[Excerpted records — start]

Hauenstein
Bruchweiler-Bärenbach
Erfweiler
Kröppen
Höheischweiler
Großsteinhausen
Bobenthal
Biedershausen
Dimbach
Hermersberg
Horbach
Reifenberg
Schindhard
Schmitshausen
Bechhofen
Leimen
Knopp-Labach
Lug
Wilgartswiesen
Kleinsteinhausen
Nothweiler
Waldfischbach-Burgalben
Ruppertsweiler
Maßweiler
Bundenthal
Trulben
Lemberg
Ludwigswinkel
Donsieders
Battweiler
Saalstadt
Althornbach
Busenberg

[Excerpted records — finish]
[Excerpted records — start]

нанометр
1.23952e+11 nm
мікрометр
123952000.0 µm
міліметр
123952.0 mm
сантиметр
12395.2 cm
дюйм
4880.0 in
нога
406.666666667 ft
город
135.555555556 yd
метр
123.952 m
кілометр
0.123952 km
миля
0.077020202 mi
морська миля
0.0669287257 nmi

[Excerpted records — finish]
[Excerpted records — start]

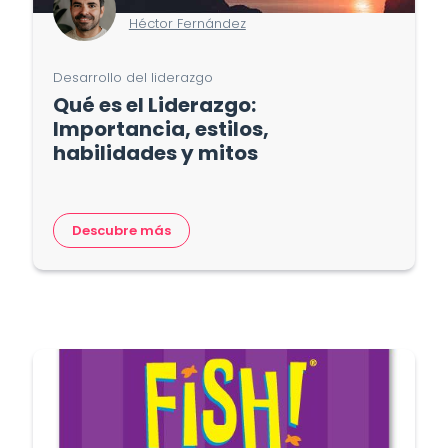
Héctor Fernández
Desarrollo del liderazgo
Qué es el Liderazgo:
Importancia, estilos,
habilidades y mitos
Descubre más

[Excerpted records — finish]

## What is expected
Please give an exact copy of the entries above, from the line with "123952000.0 µm" down to the line with "0.0669287257 nmi", inclusive, and nothing else.

## Response to this exercise
123952000.0 µm
міліметр
123952.0 mm
сантиметр
12395.2 cm
дюйм
4880.0 in
нога
406.666666667 ft
город
135.555555556 yd
метр
123.952 m
кілометр
0.123952 km
миля
0.077020202 mi
морська миля
0.0669287257 nmi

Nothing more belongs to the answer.